Work-related traumatic brain injury

Traumatic brain injury (TBI) can occur through various mechanisms, including violence and car crashes, but the mechanism of TBI I am focusing upon today is through a work-related injury. As a wife and mother, I know that I want my husband to return from work at the end of each shift in relatively the same condition as when he left for his shift, albeit a little more grubby! You can understand my alarm, then, as I read an article by Chang, Ruseckaite, Collie and Colantonio which explores the epidemiology of 4186 husbands, wives, mothers, fathers, sisters, brothers, sons, daughters, aunts, uncles, grandparents and grandchildren who did not come home from work in the same state as they went to work.

The Authors examined the TBI workers’ compensation claims during the period 2004-2011 in the Australian state of Victoria, identifying clear gender differences in the experience of TBI. To illustrate, male employees were considerably more likely to sustain a TBI (nearly 64% of claims were male), which may reflect the difference in occupations apparent across the claims (males worked predominantly as tradesmen/technicians, machinery operators/drivers, and labourers; females as professionals/scientific/technical services and community/personal service workers).

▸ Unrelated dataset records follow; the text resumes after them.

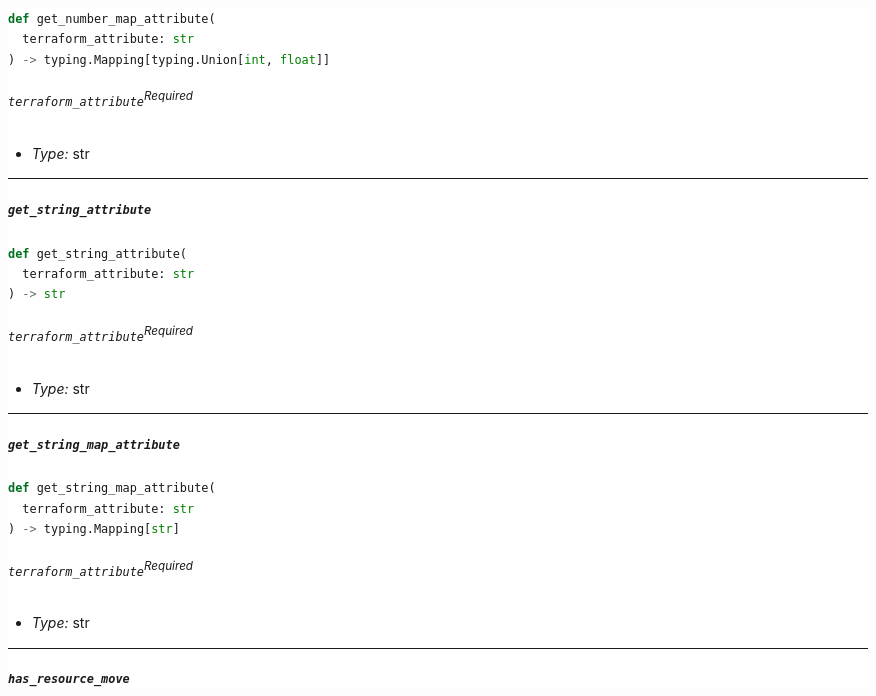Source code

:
 ```python
def get_number_map_attribute(
  terraform_attribute: str
) -> typing.Mapping[typing.Union[int, float]]
```

###### `terraform_attribute`<sup>Required</sup> <a name="terraform_attribute" id="rhizo-co-terraform-provider-oci.fleetSoftwareUpdateFsuCycle.FleetSoftwareUpdateFsuCycle.getNumberMapAttribute.parameter.terraformAttribute"></a>

- *Type:* str

---

##### `get_string_attribute` <a name="get_string_attribute" id="rhizo-co-terraform-provider-oci.fleetSoftwareUpdateFsuCycle.FleetSoftwareUpdateFsuCycle.getStringAttribute"></a>

```python
def get_string_attribute(
  terraform_attribute: str
) -> str
```

###### `terraform_attribute`<sup>Required</sup> <a name="terraform_attribute" id="rhizo-co-terraform-provider-oci.fleetSoftwareUpdateFsuCycle.FleetSoftwareUpdateFsuCycle.getStringAttribute.parameter.terraformAttribute"></a>

- *Type:* str

---

##### `get_string_map_attribute` <a name="get_string_map_attribute" id="rhizo-co-terraform-provider-oci.fleetSoftwareUpdateFsuCycle.FleetSoftwareUpdateFsuCycle.getStringMapAttribute"></a>

```python
def get_string_map_attribute(
  terraform_attribute: str
) -> typing.Mapping[str]
```

###### `terraform_attribute`<sup>Required</sup> <a name="terraform_attribute" id="rhizo-co-terraform-provider-oci.fleetSoftwareUpdateFsuCycle.FleetSoftwareUpdateFsuCycle.getStringMapAttribute.parameter.terraformAttribute"></a>

- *Type:* str

---

##### `has_resource_move` <a name="has_resource_move" id="rhizo-co-terraform-provider-oci.fleetSoftwareUpdateFsuCycle.FleetSoftwareUpdateFsuCycle.hasResourceMove"></a>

TBIs were incurred most commonly by being struck by/against an object (53%), falls (24%), assaults/violence (13%) and car crash (7%), with struck by/against accounting for a greater proportion of female TBI, and assaults/violence and car crashes accounting for a greater proportion of male TBI. Interestingly, most falls for males were found to occur from a height, whilst females were more likely to fall from the same level. Notwithstanding this, the proportion of falls increased for both genders with increasing age. For TBI victims who claimed lost-work-time,  the TBI resulted in an average of 219 days of work disability, at a claim cost of $96,343 on average. Males were more likely to be hospitalised, and for longer, with commensurate greater TBR-associated costs.

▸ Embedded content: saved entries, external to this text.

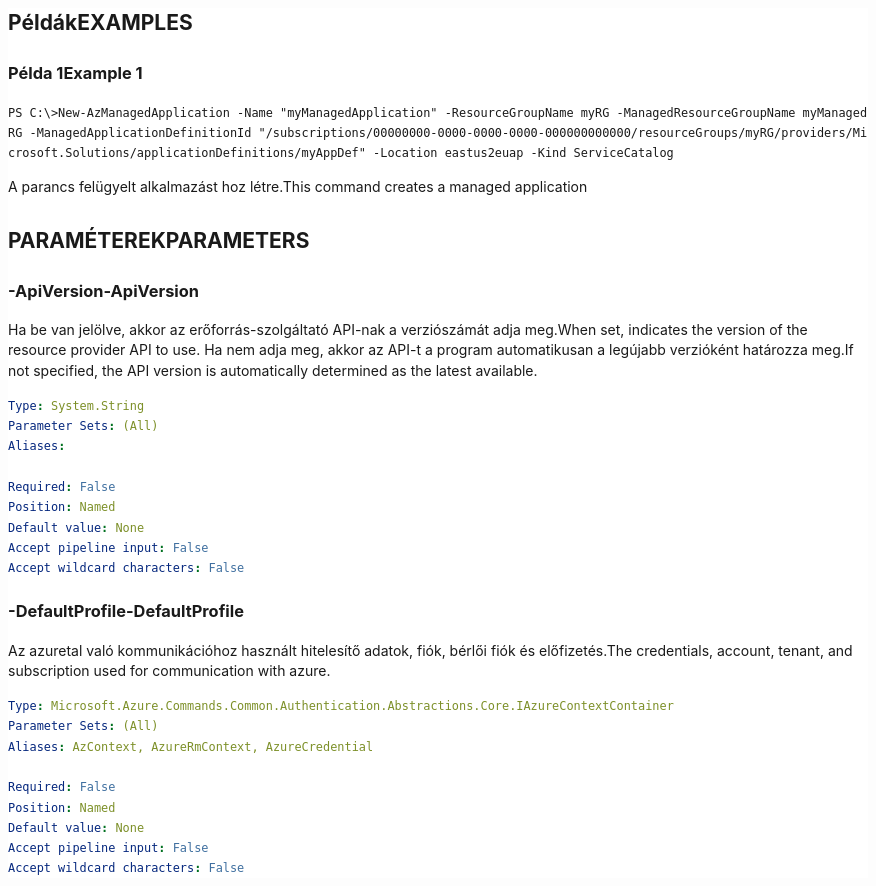 ## <span data-ttu-id="2df40-107">Példák</span><span class="sxs-lookup"><span data-stu-id="2df40-107">EXAMPLES</span></span>

### <span data-ttu-id="2df40-108">Példa 1</span><span class="sxs-lookup"><span data-stu-id="2df40-108">Example 1</span></span>
```
PS C:\>New-AzManagedApplication -Name "myManagedApplication" -ResourceGroupName myRG -ManagedResourceGroupName myManagedRG -ManagedApplicationDefinitionId "/subscriptions/00000000-0000-0000-0000-000000000000/resourceGroups/myRG/providers/Microsoft.Solutions/applicationDefinitions/myAppDef" -Location eastus2euap -Kind ServiceCatalog
```

<span data-ttu-id="2df40-109">A parancs felügyelt alkalmazást hoz létre.</span><span class="sxs-lookup"><span data-stu-id="2df40-109">This command creates a managed application</span></span>

## <span data-ttu-id="2df40-110">PARAMÉTEREK</span><span class="sxs-lookup"><span data-stu-id="2df40-110">PARAMETERS</span></span>

### <span data-ttu-id="2df40-111">-ApiVersion</span><span class="sxs-lookup"><span data-stu-id="2df40-111">-ApiVersion</span></span>
<span data-ttu-id="2df40-112">Ha be van jelölve, akkor az erőforrás-szolgáltató API-nak a verziószámát adja meg.</span><span class="sxs-lookup"><span data-stu-id="2df40-112">When set, indicates the version of the resource provider API to use.</span></span>
<span data-ttu-id="2df40-113">Ha nem adja meg, akkor az API-t a program automatikusan a legújabb verzióként határozza meg.</span><span class="sxs-lookup"><span data-stu-id="2df40-113">If not specified, the API version is automatically determined as the latest available.</span></span>

```yaml
Type: System.String
Parameter Sets: (All)
Aliases:

Required: False
Position: Named
Default value: None
Accept pipeline input: False
Accept wildcard characters: False
```

### <span data-ttu-id="2df40-114">-DefaultProfile</span><span class="sxs-lookup"><span data-stu-id="2df40-114">-DefaultProfile</span></span>
<span data-ttu-id="2df40-115">Az azuretal való kommunikációhoz használt hitelesítő adatok, fiók, bérlői fiók és előfizetés.</span><span class="sxs-lookup"><span data-stu-id="2df40-115">The credentials, account, tenant, and subscription used for communication with azure.</span></span>

```yaml
Type: Microsoft.Azure.Commands.Common.Authentication.Abstractions.Core.IAzureContextContainer
Parameter Sets: (All)
Aliases: AzContext, AzureRmContext, AzureCredential

Required: False
Position: Named
Default value: None
Accept pipeline input: False
Accept wildcard characters: False
```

What does this mean for intervention? While a gradual downward trend in TMR was observed throughout the measurement period, particularly for males, as a wife with a husband who operates a very large machine and is at risk of a TBI during every work shift, I want to be sure that everything is being done to keep him – and other workers – safe. This means safe policies and practices in government regulations, workplace conditions, company management, and by him and his offsiders. It means regular equipment maintenance, including equipment repair, and the provision of personal protective equipment in addition to fully-functioning guards on the machine and rails on the catwalk. It means reasonable work expectations and management of customer demands, particularly as his company operates 24-hours a day to meet the demands of a 24-hour society. It means support at work, including through risk management and rehabilitation in case of injury. It means responsibility for safety at all levels, from government, to managers, to those on the coalface. It means a culture of safety, not a culture of shifting the blame if something does go wrong and someone is injured. It means learning from the past -for the present and the future – including learning from epidemiological studies such as Chang et al.

Let’s keep our workers safe, and for reasons beyond the negative impact upon the employer’s hip pocket.